[ExI] Product B

The Avantguardian avantguardian2020 at yahoo.com
Wed Apr 11 10:03:04 UTC 2012


----- Original Message -----
> From: Kryonica <kryonica at gmail.com>
> To: The Avantguardian <avantguardian2020 at yahoo.com>; ExI chat list <extropy-chat at lists.extropy.org>
> Cc: 
> Sent: Wednesday, April 11, 2012 12:26 AM
> Subject: Re: [ExI] Product B
> In his video Andrews stresses that tests had shown that telomerase activators 
> (he quoted the 3 products available, T65, Product B and one other) decrease the 
> proportion of short telomeres in only a few months.  The conclusion he draws is 
> that the telomeres are shortened at a slower pace, and therefore that 
> teleomerase "activator is actually doing its job by protecting cells during 
> cell division from shortening their telomeres.  The mechanism is allegedly that 
> telomerase activator activates telomerase and that consequently telomerase adds 
> a telomere to the chromosome during or after cell division to replace the one 
> lost in cell division.  And so the cell can divide without shortening.  If this 
> is true, then one's next question is : does preserving telomere length on 
> chromosome keep one biologically younger?  Most likely is that telomere length 
> is just ONE aspect of ageing.  And actually Andrews says that but he does stress 
> that it is an important one;  so he takes his Product B.

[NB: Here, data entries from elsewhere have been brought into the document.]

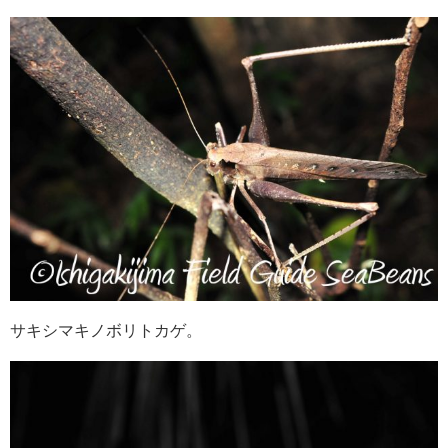
サキシマキノボリトカゲ。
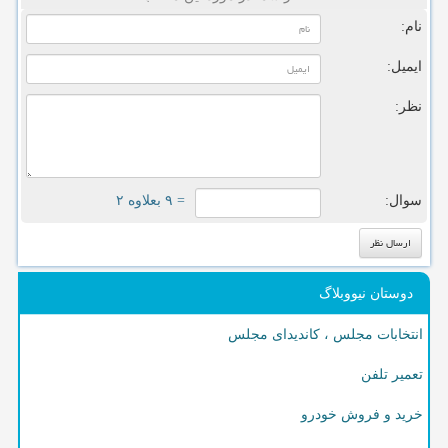
نام:
ایمیل:
نظر:
سوال:
= ۹ بعلاوه ۲
دوستان نیووبلاگ
انتخابات مجلس ، کاندیدای مجلس
تعمیر تلفن
خرید و فروش خودرو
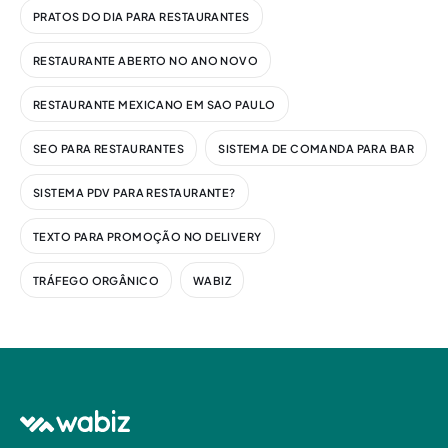
PRATOS DO DIA PARA RESTAURANTES
RESTAURANTE ABERTO NO ANO NOVO
RESTAURANTE MEXICANO EM SAO PAULO
SEO PARA RESTAURANTES
SISTEMA DE COMANDA PARA BAR
SISTEMA PDV PARA RESTAURANTE?
TEXTO PARA PROMOÇÃO NO DELIVERY
TRÁFEGO ORGÂNICO
WABIZ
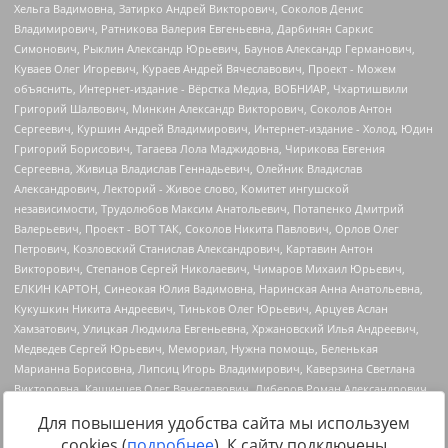
Для повышения удобства сайта мы используем
cookies (
подробнее
). К сайту подключены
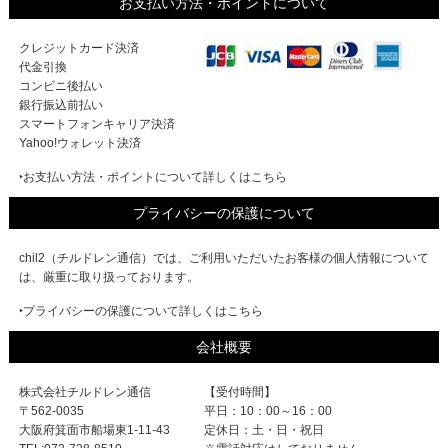
お支払い方法・ポイントについて
クレジットカード決済
代金引換
コンビニ後払い
銀行振込前払い
スマートフォンキャリア決済
Yahoo!ウォレット決済
‣お支払い方法・ポイントについて詳しくはこちら
プライバシーの保護について
chil2（チルドレン通信）では、ご利用いただいたお客様の個人情報について
は、厳重に取り扱っております。
‣プライバシーの保護について詳しくはこちら
会社概要
株式会社チルドレン通信
【受付時間】
〒562-0035
平日：10：00～16：00
大阪府箕面市船場東1-11-43
定休日：土・日・祝日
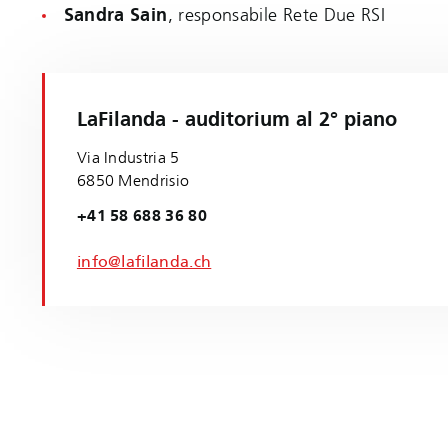
Sandra Sain
, responsabile Rete Due RSI
LaFilanda - auditorium al 2° piano
Via Industria 5
6850 Mendrisio
+41 58 688 36 80
info@lafilanda.ch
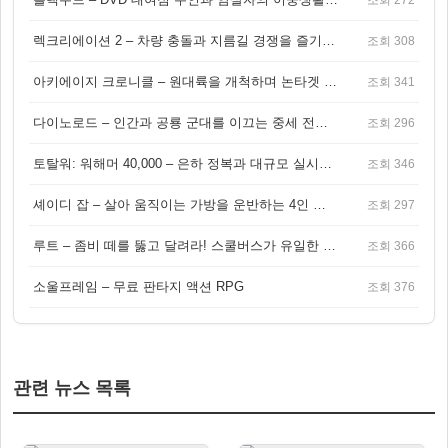
렉크리에이션 2 – 차량 충돌과 지름길 경쟁을 즐기는 오픈월드 아케이드 레이싱 게임
조회 308
아키에이지 크로니클 – 원대륙을 개척하며 논타겟 전투를 즐기는 오픈월드 MMORPG
조회 341
다이노로드 – 인간과 공룡 군대를 이끄는 중세 전략 액션 RPG
조회 296
토탈워: 워해머 40,000 – 은하 정복과 대규모 실시간 전투가 결합된 전략 게임!
조회 346
셰이디 잡 – 살아 움직이는 가방을 운반하는 4인 협동 물리 어드벤처 게임
조회 297
루트 – 좀비 떼를 뚫고 달려라! 스쿨버스가 유일한 집이 되는 4인 협동 생존 게임
조회 366
소울프레임 – 무료 판타지 액션 RPG
조회 376
관련 뉴스 목록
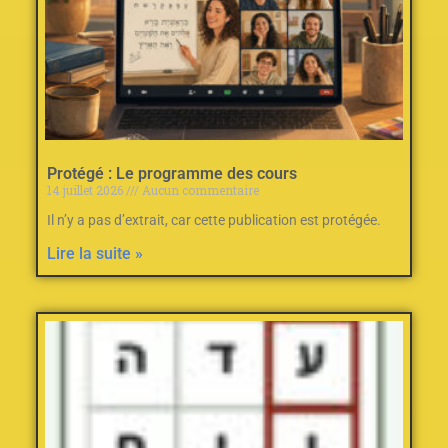
Protégé : Le programme des cours
14 juillet 2026
Aucun commentaire
Il n’y a pas d’extrait, car cette publication est protégée.
Lire la suite »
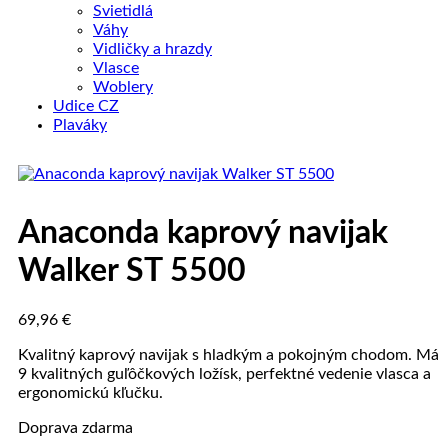
Svietidlá
Váhy
Vidličky a hrazdy
Vlasce
Woblery
Udice CZ
Plaváky
Anaconda kaprový navijak
Walker ST 5500
69,96
€
Kvalitný kaprový navijak s hladkým a pokojným chodom. Má
9 kvalitných guľôčkových ložísk, perfektné vedenie vlasca a
ergonomickú kľučku.
Doprava zdarma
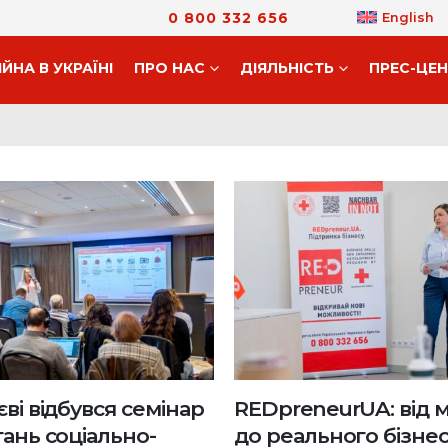
0 800 332 656
English
ІЙНА В УКРАЇНІ
ПРО НАС
ДIЯЛЬНIСТЬ
ПРЕС-ЦЕ
єві відбувся семінар
REDpreneurUA: від м
тань соціально-
до реального бізне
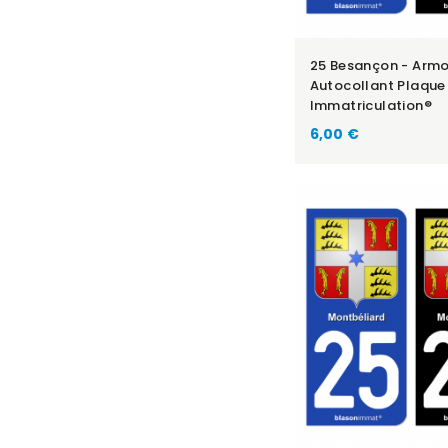
25 Besançon - Armoi
Autocollant Plaque
Immatriculation®
6,00 €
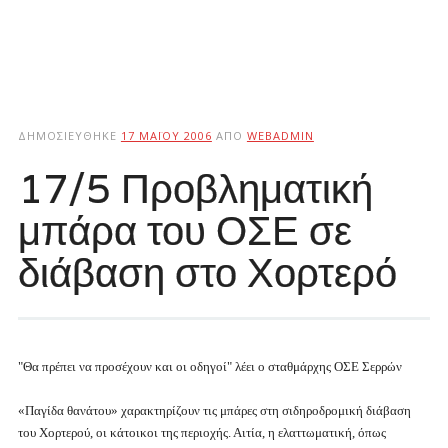
ΔΗΜΟΣΙΕΎΘΗΚΕ
17 ΜΑΪ́ΟΥ 2006
ΑΠΌ
WEBADMIN
17/5 Προβληματική
μπάρα του ΟΣΕ σε
διάβαση στο Χορτερό
"Θα πρέπει να προσέχουν και οι οδηγοί" λέει ο σταθμάρχης ΟΣΕ Σερρών
«Παγίδα θανάτου» χαρακτηρίζουν τις μπάρες στη σιδηροδρομική διάβαση
του Χορτερού, οι κάτοικοι της περιοχής. Αιτία, η ελαττωματική, όπως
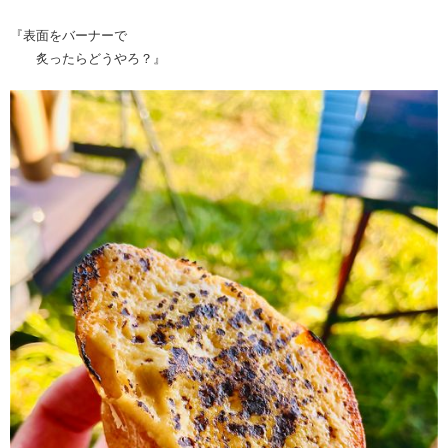
『表面をバーナーで
炙ったらどうやろ？』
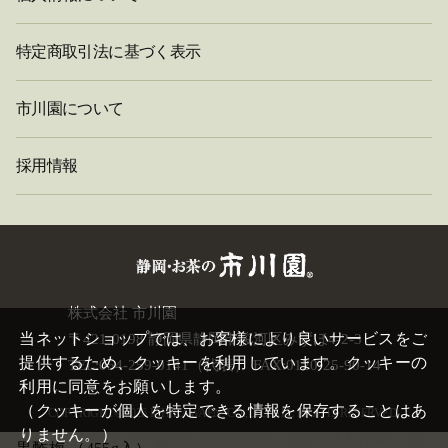
特定商取引法に基づく表示
市川園について
採用情報
閉
株式会社 市川園
じ
当ネットショップでは、お客様により良いサービスをご
〒421-0198 静岡県静岡市駿河区みずほ4-2-3
る
提供するため、クッキーを利用しています。クッキーの
TEL:054-259-0141（代表） FAX:0120-25-90-14
利用に同意をお願いします。
（クッキーが個人を特定できる情報を保存することはあ
COPYRIGHT©
2026 ICHIKAWAEN. CO.,LTD. ALL RIGHTS RESERVED.
りません。）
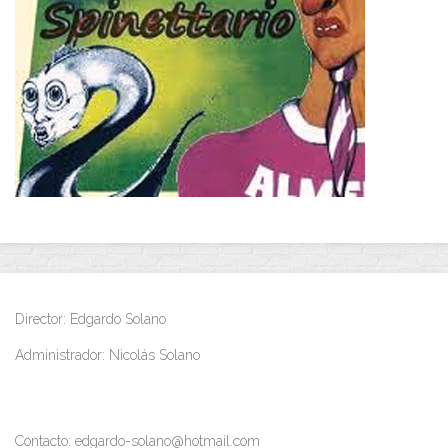
Director: Edgardo Solano
Administrador: Nicolás Solano
Contacto: edgardo-solano@hotmail.com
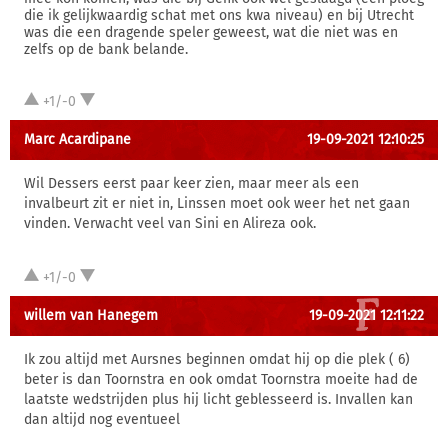
die ik gelijkwaardig schat met ons kwa niveau) en bij Utrecht
was die een dragende speler geweest, wat die niet was en
zelfs op de bank belande.
+1/-0
Marc Acardipane
19-09-2021 12:10:25
Wil Dessers eerst paar keer zien, maar meer als een
invalbeurt zit er niet in, Linssen moet ook weer het net gaan
vinden. Verwacht veel van Sini en Alireza ook.
+1/-0
willem van Hanegem
19-09-2021 12:11:22
Ik zou altijd met Aursnes beginnen omdat hij op die plek ( 6)
beter is dan Toornstra en ook omdat Toornstra moeite had de
laatste wedstrijden plus hij licht geblesseerd is. Invallen kan
dan altijd nog eventueel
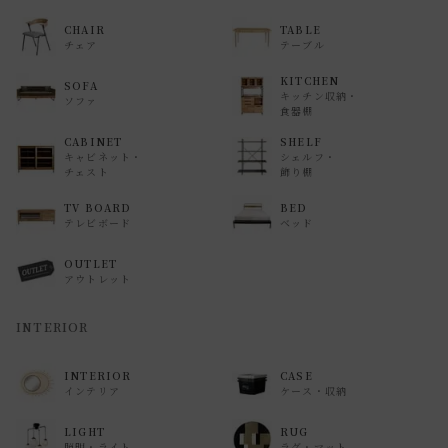
返品等の詳細は「
お買い物ガイド(返品・交換について)
」を
CHAIR
TABLE
ご覧ください。
チェア
テーブル
KITCHEN
SOFA
キッチン収納・
ソファ
食器棚
CABINET
SHELF
キャビネット・
シェルフ・
チェスト
飾り棚
TV BOARD
BED
テレビボード
ベッド
OUTLET
アウトレット
INTERIOR
INTERIOR
CASE
インテリア
ケース・収納
LIGHT
RUG
照明・ライト
ラグ・マット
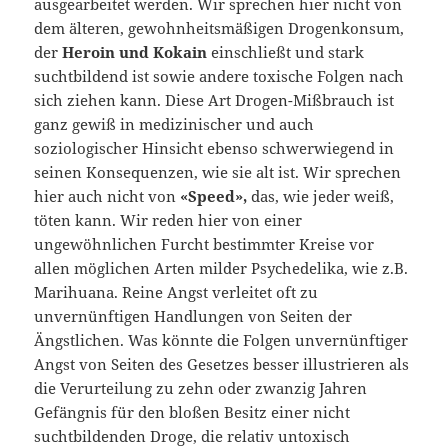
ausgearbeitet werden. Wir sprechen hier nicht von
dem älteren, gewohnheitsmäßigen Drogenkonsum,
der
Heroin und Kokain
einschließt und stark
suchtbildend ist sowie andere toxische Folgen nach
sich ziehen kann. Diese Art Drogen-Mißbrauch ist
ganz gewiß in medizinischer und auch
soziologischer Hinsicht ebenso schwerwiegend in
seinen Konsequenzen, wie sie alt ist. Wir sprechen
hier auch nicht von
«Speed»,
das, wie jeder weiß,
töten kann. Wir reden hier von einer
ungewöhnlichen Furcht bestimmter Kreise vor
allen möglichen Arten milder Psychedelika, wie z.B.
Marihuana. Reine Angst verleitet oft zu
unvernünftigen Handlungen von Seiten der
Ängstlichen. Was könnte die Folgen unvernünftiger
Angst von Seiten des Gesetzes besser illustrieren als
die Verurteilung zu zehn oder zwanzig Jahren
Gefängnis für den bloßen Besitz einer nicht
suchtbildenden Droge, die relativ untoxisch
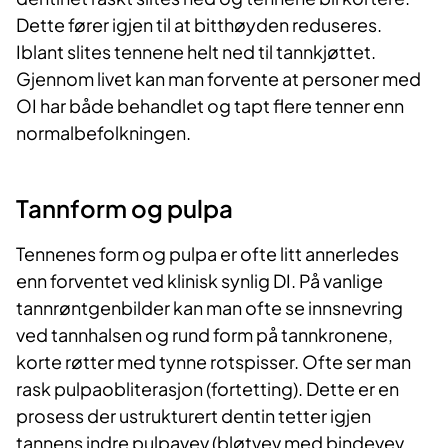
Dette fører igjen til at bitthøyden reduseres.
Iblant slites tennene helt ned til tannkjøttet.
Gjennom livet kan man forvente at personer med
OI har både behandlet og tapt flere tenner enn
normalbefolkningen.
​Tannform og pulpa
Tennenes form og pulpa er ofte litt annerledes
enn forventet ved klinisk synlig DI. På vanlige
tannrøntgenbilder kan man ofte se innsnevring
ved tannhalsen og rund form på tannkronene,
korte røtter med tynne rotspisser. Ofte ser man
rask pulpaobliterasjon (fortetting). Dette er en
prosess der ustrukturert dentin tetter igjen
tannens indre pulpavev (bløtvev med bindevev,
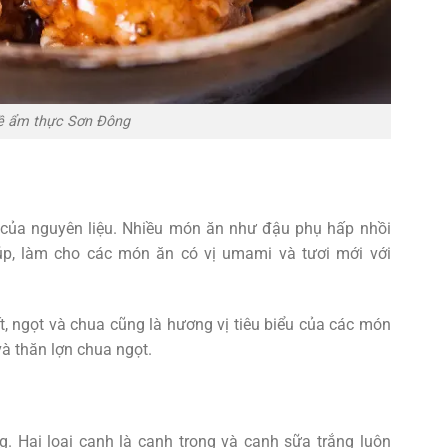
về ẩm thực Sơn Đông
của nguyên liệu. Nhiều món ăn như đậu phụ hấp nhồi
, làm cho các món ăn có vị umami và tươi mới với
, ngọt và chua cũng là hương vị tiêu biểu của các món
à thăn lợn chua ngọt.
g. Hai loại canh là canh trong và canh sữa trắng luôn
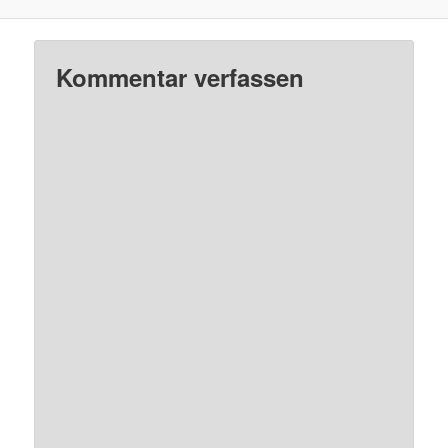
Kommentar verfassen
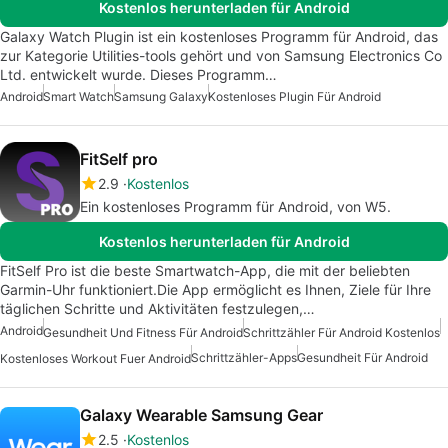
Kostenlos herunterladen für Android
Galaxy Watch Plugin ist ein kostenloses Programm für Android, das
zur Kategorie Utilities-tools gehört und von Samsung Electronics Co
Ltd. entwickelt wurde. Dieses Programm…
Android
Smart Watch
Samsung Galaxy
Kostenloses Plugin Für Android
FitSelf pro
2.9
Kostenlos
Ein kostenloses Programm für Android, von W5.
Kostenlos herunterladen für Android
FitSelf Pro ist die beste Smartwatch-App, die mit der beliebten
Garmin-Uhr funktioniert.Die App ermöglicht es Ihnen, Ziele für Ihre
täglichen Schritte und Aktivitäten festzulegen,…
Android
Gesundheit Und Fitness Für Android
Schrittzähler Für Android Kostenlos
Schrittzähler-Apps
Gesundheit Für Android
Kostenloses Workout Fuer Android
Galaxy Wearable Samsung Gear
2.5
Kostenlos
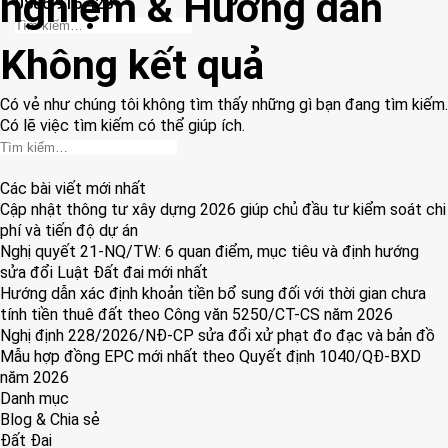
nghiệm & Hướng dẫn
0886.915.428
Không kết quả
Có vẻ như chúng tôi không tìm thấy những gì bạn đang tìm kiếm.
Có lẽ việc tìm kiếm có thể giúp ích.
Các bài viết mới nhất
Cập nhật thông tư xây dựng 2026 giúp chủ đầu tư kiểm soát chi
phí và tiến độ dự án
Nghị quyết 21-NQ/TW: 6 quan điểm, mục tiêu và định hướng
sửa đổi Luật Đất đai mới nhất
Hướng dẫn xác định khoản tiền bổ sung đối với thời gian chưa
tính tiền thuê đất theo Công văn 5250/CT-CS năm 2026
Nghị định 228/2026/NĐ-CP sửa đổi xử phạt đo đạc và bản đồ
Mẫu hợp đồng EPC mới nhất theo Quyết định 1040/QĐ-BXD
năm 2026
Danh mục
Blog & Chia sẻ
Đất Đai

Actually the only product that has been tested is T65. He talked about *plans* to test Product B
 
Alright I finally found the time to look up the paper on T65:
 
http://www.ncbi.nlm.nih.gov/pmc/articles/PMC3045570/pdf/rej.2010.1085.pdf
 
 
The in vitro data on low to mid passage fetal cells (foreskin keritinocytes and lung fibroblasts) shows significant telomerase activation but those are cells that are coming from very young subjects. The clinical data in fig 3. is less exciting. In fig 3A, the average telomere length seems to have increased in some patients and decreased in others. So I can't draw much of a conclusion with regard to mean telomere length. Now the percentage of short (defined as less than 4kb) telomeres in fig 3B seems to show a more consistent effect, however you need to be careful interpreting this. All you know is that patients taking the supplement seem to have the same average telomere lengths as people who did not but the minimum telomere length in patients that took the supplement is longer.
 
There are two ways to interpret this data. One is that the supplement selectively increases the telomere length only in cells that have short telomeres. The other way of interpreting it is that taking the supplement *kills* cells with telomeres shorter than 4 kb, so all you get from the patient are average-lengthed telomeres. Looking at their methods, I don't see any aspect of their protocol that could have controlled for the "weeding out" of cells with short telomeres. Since I seem to recall that telomerase, which in humans interacts with a staggering array of other proteins, is thought to be involved in apoptotic pathways for "cellular suicide", this second explanation is certainly possible.
 
Too bad Sierra Biosciences said they couldn't afford to hire me when I applied for a job there a couple of years ago, I might have been able to design an experiment to rule out that possibility. But then again, Dr. Andrew's staff wouldn't let me talk to the man personally. Of course negative results don't get grants, attract investors, or sell product. See the "medical research" thread for a good discussion of this phenemenon.
 
Since I am ranting anyway, allow me a further gripe about medical research as it is practiced. In order to have a career in modern molecular biology, you must take one of the most compex systems in existence i.e. the cell, choose a single gene/protein/molecule out of hundreds of thousands and become the worlds foremost expert on that single gene by discovering something about that gene that nobody else knows. The problem this poses to the scientific understanding of the cell or the entire organism on a system level should be clear. You are never going to understand a car by studying a fan-belt for 20 years.
 
What is not so clear is that no matter how mundane the gene you study is, let's say for example mucin, the key ingredient in snot, you are obliged by the system to hype, toot, and spin it as the end-all-be-all of genes.
 
Forget all those other genes! Fund my mucin project because mucin is the most important gene in the human body! Fools, you would all die without mucus!
 
And that sort of puffery makes some people feel dishonest.     
 
 
Stuart LaForge


"The state that separates its scholars from its warriors will have its thinking done by cowards, and its fighting by fools." -Thucydides.